Another striking moment was less happy. During an interview, the woman I was talking with began to tear up. The interview was conducted through interpreter, and until then she had faced him when she spoke and me when she listened to me or him. All of a sudden she turned her face at me and said the simple sentence “I remember” and then she began to cry. She was still feeling guilty because her friend had been imprisoned based on some of the evidence the police found when they searched her room. After the friend was imprisoned they shared a cell, and every time she saw her friend struggling or heard of her friends’ family struggling to get by outside, she felt it was her fault.

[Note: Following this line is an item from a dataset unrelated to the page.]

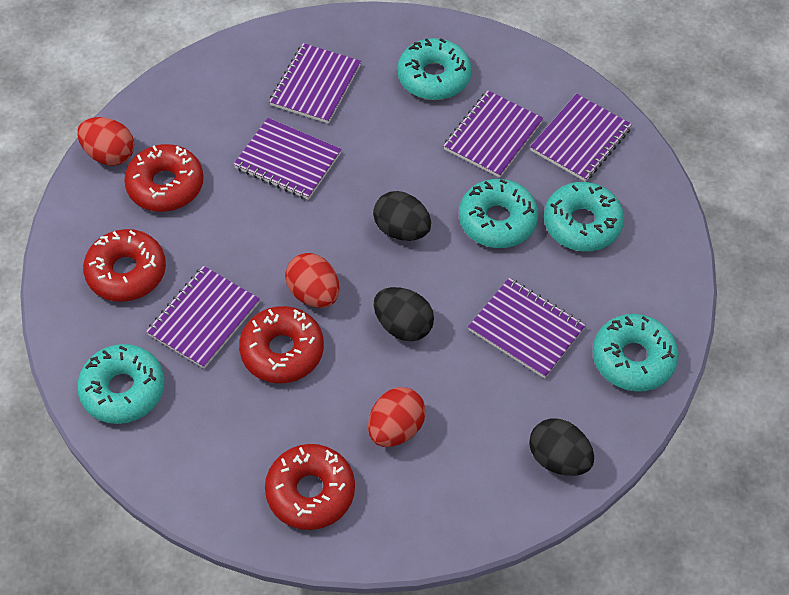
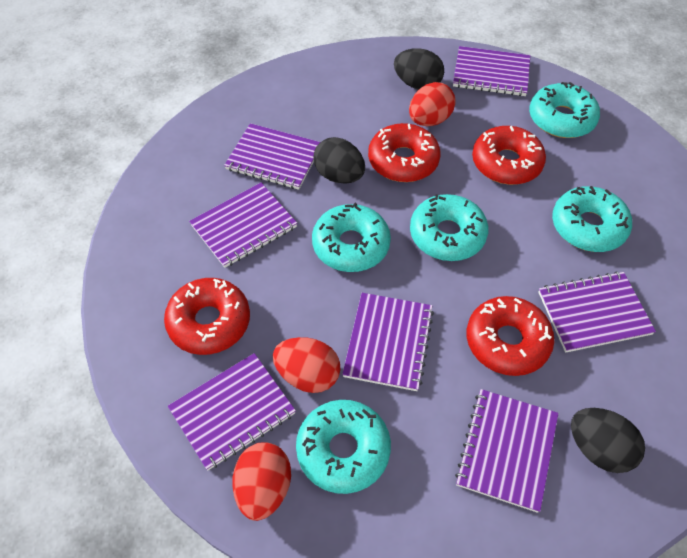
purple notebook: 6 -> 7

Death penalty at the age of 16
One of the men I talked to had been sentenced to death for high treason when he was only 16 years old because he was part of the student groups against the military regime back in ‘88. After one year and nine months his sentence was changed to 20 years of imprisonment, because it was illegal to give the death penalty to someone so young. He was released after 18 years – so at release he had spent more than half of his life in prison. Still, he had managed to get married and find a good job and accomplish a lot in his career and in his continued political effort. He told me that he was one of the lucky ones – because he had now reached a stage where he could try to be happy, most people in similar situations couldn’t.

These are the personal experiences that make up the history of Myanmar. I am truly thankful to the people who share such painful stories with me and join me in the effort to get a deeper understanding of what has happened and is happening in Myanmar prisons.